→ DOCUMENT EXTRACT
---------------
LinkedIn’s business model is to charge money for information that users give them for free.
To advertise the availability of such information, they rely on Google for search indexing. Google’s web crawlers only index what they see, so LinkedIn’s servers disable login checks when a page request appears to come from Google.
Digital publications do this too. NY Times, Wall St Journal, Economist. Paywalls come down when Google crawlers arrive. The sites even disable ads to give Googlebot faster page downloads.
If you optimize your site experience for search engine bots, don’t be surprised when your website attracts a lot of bots.
Last week, LinkedIn filed a lawsuit against a hundred anonymous bots. Apparently people were renting cloud computing services from Google, and then running bots to collect LinkedIn user profiles. Because the bots made requests from Google’s servers, LinkedIn mistook them for Google’s web crawler :
Don’t you hate it when you leave the backdoor open for a trusted third party, only to have unwelcome guests invite themselves inside?
This isn’t the first time LinkedIn tried to stop profile-pulling bots. They filed a similar lawsuit two years ago, against bots running on Amazon’s cloud. The result was that LinkedIn identified a single defendant and settled the case for $40,000, an amount that doesn’t even begin to cover the “hundreds of hours of employee time” that LinkedIn spent investigating the bot activity .
The lawsuits are a losing battle. Anyone can run a bot to pull LinkedIn data. A Github search for “LinkedIn scraper” returns sixty open-source tools advertising this exact functionality. Each repository has dozens of contributors and followers, and I bet the closed-source tools do even better.
This is what happens when you make exceptions for a “whitelisted partner”. On the internet, any loophole inevitably turns into open access. Remember that time LinkedIn suffered a data leak, and 117 million users had their passwords and personal information stolen and sold on the black market?
So, LinkedIn, how does unauthorized access feel now?
1. LinkedIn Corporation vs. Does, 1 through 100 inclusive, No. 5:16-cv-4463 (US District Court, Aug. 8, 2016)
2. LinkedIn Corporation v. Robocog Inc, No. C14-00068, (US District Court, Mar. 27, 2014)
---------------
→ MATERIAL FOR THIS EXERCISE
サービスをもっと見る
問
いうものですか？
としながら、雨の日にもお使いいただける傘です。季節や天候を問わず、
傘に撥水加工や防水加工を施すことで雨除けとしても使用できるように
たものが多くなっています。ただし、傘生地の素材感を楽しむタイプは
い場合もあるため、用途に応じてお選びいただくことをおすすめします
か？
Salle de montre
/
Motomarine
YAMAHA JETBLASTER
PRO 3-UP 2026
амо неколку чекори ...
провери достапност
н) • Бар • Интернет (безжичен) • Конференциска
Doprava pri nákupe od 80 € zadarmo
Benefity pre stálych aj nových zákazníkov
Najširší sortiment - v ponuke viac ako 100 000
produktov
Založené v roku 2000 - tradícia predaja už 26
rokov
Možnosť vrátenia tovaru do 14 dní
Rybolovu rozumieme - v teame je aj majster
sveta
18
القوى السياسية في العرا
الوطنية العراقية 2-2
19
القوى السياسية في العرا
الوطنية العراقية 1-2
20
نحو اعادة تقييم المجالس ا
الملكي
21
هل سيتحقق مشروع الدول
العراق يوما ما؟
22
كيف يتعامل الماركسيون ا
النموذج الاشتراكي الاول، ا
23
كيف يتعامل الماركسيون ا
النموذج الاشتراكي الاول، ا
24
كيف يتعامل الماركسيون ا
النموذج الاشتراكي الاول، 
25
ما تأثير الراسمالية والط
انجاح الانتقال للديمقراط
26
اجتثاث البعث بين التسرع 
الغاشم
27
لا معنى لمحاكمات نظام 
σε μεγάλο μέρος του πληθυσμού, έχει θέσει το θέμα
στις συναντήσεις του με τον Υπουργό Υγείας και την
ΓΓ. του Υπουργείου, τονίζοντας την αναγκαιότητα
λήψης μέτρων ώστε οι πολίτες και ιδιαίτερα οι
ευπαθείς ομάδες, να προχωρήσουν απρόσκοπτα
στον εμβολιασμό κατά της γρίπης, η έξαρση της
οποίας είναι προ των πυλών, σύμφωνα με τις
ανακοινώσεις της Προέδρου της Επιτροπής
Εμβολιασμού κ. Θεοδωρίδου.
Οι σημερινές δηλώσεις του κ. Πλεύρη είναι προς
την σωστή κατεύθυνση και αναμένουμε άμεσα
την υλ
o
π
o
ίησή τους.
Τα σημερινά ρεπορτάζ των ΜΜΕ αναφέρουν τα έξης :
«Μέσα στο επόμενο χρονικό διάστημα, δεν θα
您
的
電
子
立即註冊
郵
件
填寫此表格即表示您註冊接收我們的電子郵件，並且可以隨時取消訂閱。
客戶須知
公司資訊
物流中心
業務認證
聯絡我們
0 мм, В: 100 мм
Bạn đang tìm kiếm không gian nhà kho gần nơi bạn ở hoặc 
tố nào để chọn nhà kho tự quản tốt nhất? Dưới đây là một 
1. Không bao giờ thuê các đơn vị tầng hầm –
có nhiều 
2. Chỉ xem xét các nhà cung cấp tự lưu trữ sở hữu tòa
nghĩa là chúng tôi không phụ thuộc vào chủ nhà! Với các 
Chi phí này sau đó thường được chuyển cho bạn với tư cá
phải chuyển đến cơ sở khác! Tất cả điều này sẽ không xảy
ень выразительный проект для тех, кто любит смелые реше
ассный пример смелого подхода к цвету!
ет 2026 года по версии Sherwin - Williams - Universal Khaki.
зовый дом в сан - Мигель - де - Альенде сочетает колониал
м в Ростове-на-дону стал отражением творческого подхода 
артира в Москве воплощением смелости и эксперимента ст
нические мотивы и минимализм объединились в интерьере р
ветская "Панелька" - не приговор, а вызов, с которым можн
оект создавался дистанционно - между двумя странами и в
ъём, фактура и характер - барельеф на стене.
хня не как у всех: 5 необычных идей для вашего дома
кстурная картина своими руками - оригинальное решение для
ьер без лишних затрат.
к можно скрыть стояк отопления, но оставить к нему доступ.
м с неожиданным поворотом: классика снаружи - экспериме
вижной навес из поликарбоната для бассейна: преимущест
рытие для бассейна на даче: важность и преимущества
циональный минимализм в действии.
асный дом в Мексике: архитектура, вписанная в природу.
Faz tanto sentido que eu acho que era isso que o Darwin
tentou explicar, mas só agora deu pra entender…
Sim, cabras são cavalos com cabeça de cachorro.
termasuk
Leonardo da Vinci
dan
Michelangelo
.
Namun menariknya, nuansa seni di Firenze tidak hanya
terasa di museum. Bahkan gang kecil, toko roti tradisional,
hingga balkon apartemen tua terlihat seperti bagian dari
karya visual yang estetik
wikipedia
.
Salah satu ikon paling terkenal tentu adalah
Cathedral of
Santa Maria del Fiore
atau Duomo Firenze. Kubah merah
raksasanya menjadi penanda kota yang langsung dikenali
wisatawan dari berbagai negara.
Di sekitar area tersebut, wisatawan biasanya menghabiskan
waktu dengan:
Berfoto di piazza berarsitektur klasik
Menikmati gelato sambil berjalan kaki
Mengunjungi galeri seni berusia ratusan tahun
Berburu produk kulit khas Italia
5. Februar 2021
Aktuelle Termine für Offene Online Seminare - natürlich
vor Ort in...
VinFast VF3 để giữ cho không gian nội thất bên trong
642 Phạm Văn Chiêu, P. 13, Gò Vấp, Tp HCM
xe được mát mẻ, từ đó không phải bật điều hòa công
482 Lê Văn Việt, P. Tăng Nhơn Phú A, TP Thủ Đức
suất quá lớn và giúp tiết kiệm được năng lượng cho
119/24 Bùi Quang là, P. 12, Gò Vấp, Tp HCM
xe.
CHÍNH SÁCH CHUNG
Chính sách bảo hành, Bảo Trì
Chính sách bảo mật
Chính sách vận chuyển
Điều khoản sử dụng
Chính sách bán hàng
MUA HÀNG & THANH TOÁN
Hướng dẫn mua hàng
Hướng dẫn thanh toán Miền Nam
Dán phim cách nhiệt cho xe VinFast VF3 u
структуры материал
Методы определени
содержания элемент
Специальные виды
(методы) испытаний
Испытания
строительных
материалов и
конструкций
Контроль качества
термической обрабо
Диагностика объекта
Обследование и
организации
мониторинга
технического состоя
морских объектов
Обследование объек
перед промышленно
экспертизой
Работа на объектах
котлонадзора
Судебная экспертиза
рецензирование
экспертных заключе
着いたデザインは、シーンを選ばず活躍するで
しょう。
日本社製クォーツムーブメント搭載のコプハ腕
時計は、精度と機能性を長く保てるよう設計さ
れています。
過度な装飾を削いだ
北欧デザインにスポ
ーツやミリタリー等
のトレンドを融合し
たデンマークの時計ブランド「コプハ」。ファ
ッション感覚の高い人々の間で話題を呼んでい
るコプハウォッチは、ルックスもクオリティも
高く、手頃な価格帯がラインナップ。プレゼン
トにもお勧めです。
---------------
→ EXERCISE TASKS
(1) Which digital publications does the post about LinkedIn bots name as lowering their paywalls for Google's crawlers?
(2) Quote the lines of the listing, beginning at its first line and stopping after the line that contains "н) • Бар • Интернет".

→ YOUR RESPONSES
(1) NY Times, Wall St Journal, Economist

(2)
サービスをもっと見る
問
いうものですか？
としながら、雨の日にもお使いいただける傘です。季節や天候を問わず、
傘に撥水加工や防水加工を施すことで雨除けとしても使用できるように
たものが多くなっています。ただし、傘生地の素材感を楽しむタイプは
い場合もあるため、用途に応じてお選びいただくことをおすすめします
か？
Salle de montre
/
Motomarine
YAMAHA JETBLASTER
PRO 3-UP 2026
амо неколку чекори ...
провери достапност
н) • Бар • Интернет (безжичен) • Конференциска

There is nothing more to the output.